PASSAGE
During the dictatorship of Franco (1939–1975), not only democratic freedoms were suppressed, but also the Catalan language, which was excluded from the education system and relegated to the family sphere. Castillian (Spanish) became the only language of education, administration and the media.

Rafael Aracil, Joan Oliver and Antoni Segura considered that until 1951, the persecution of the language was "total". In some places students had to denounce fellow students who spoke Catalan. During this period, the Catalan language was also prohibited on tombstones.

With the defeat of Nazi Germany in 1945, the regime changed their image, which allowed the Orfeó Català to put on Catalan productions, and the publication of Catalan books, though only classic works; works aimed at young people were prohibited to limit the learning of the written language. Among these authors were those who returned from exile in 1942–1943. Their works include a Catalan translation of the Odyssey (1948) by Carles Riba, and research conducted by teacher Alexandre Galí with Història de les Institucions 1900–1936 (History of Institutions), which even today are reference works.

Later on, opening of the regime allowed a small change in the marginalization of the language, such as the broadcast in 1964 of the first Catalan television program on TVE (Teatre català), the Nova Cançó (New Song) (1961) movement, and the creation in 1971 of the Assembly of Catalonia, in which anti-Francoist forces were clustered, all maintained the use of Catalan, though there were limits such as the ban on Joan Manuel Serrat singing in Catalan at the Eurovision Song Contest in 1968. In 1970, Franco's education law opened the door to the use of different languages in primary education, with another decree following in 1975. Also in 1975, near Franco's death, another decree allowed the use of other native Spanish languages in councils.

The use of Catalan language was further reduced due to migration of Spanish speakers in the 20th century, particularly in the 1960s and 1970s, from the rest of Spain, especially Andalusia and Extremadura, who were for the most part concentrated around metropolitan Barcelona. The result was that Spanish passed Catalan as a mother tongue for the first time in the history of Catalonia. It has been calculated that, without immigration, the population of Catalonia would have gone from about 2 million in 1900 to 2.4 million in 2001, instead of more than 6.1 million; in other words, without immigration the population would have been 39% of its actual size by 1980.

PROMPT
According to the passage on the Catalan language under Franco, who was banned from singing in Catalan at the 1968 Eurovision Song Contest?

PROVIDED MATERIAL

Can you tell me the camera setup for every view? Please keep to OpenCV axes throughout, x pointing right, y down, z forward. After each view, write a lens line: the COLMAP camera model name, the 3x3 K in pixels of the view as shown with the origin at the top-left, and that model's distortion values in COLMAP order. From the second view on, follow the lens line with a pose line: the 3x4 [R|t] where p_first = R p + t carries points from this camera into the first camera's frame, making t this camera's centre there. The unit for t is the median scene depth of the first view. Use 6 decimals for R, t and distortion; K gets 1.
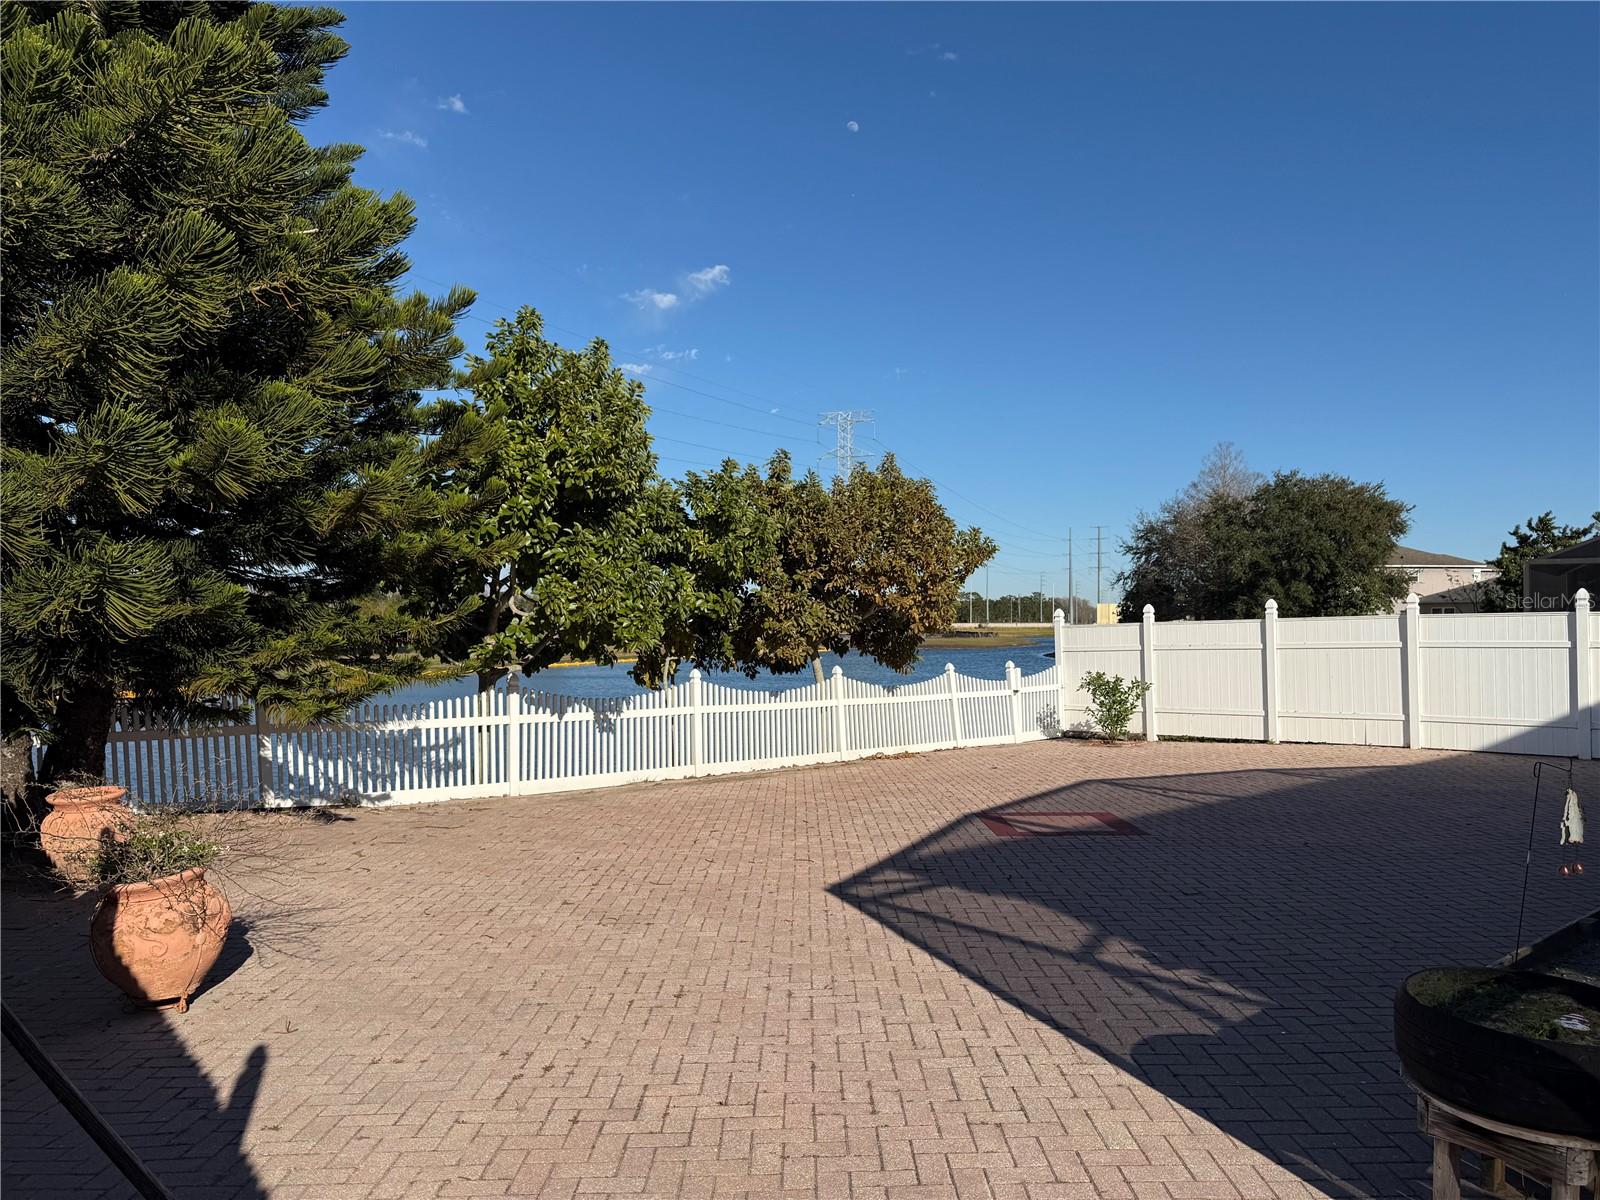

ANSWER TO THIS EXERCISE
Joan Manuel Serrat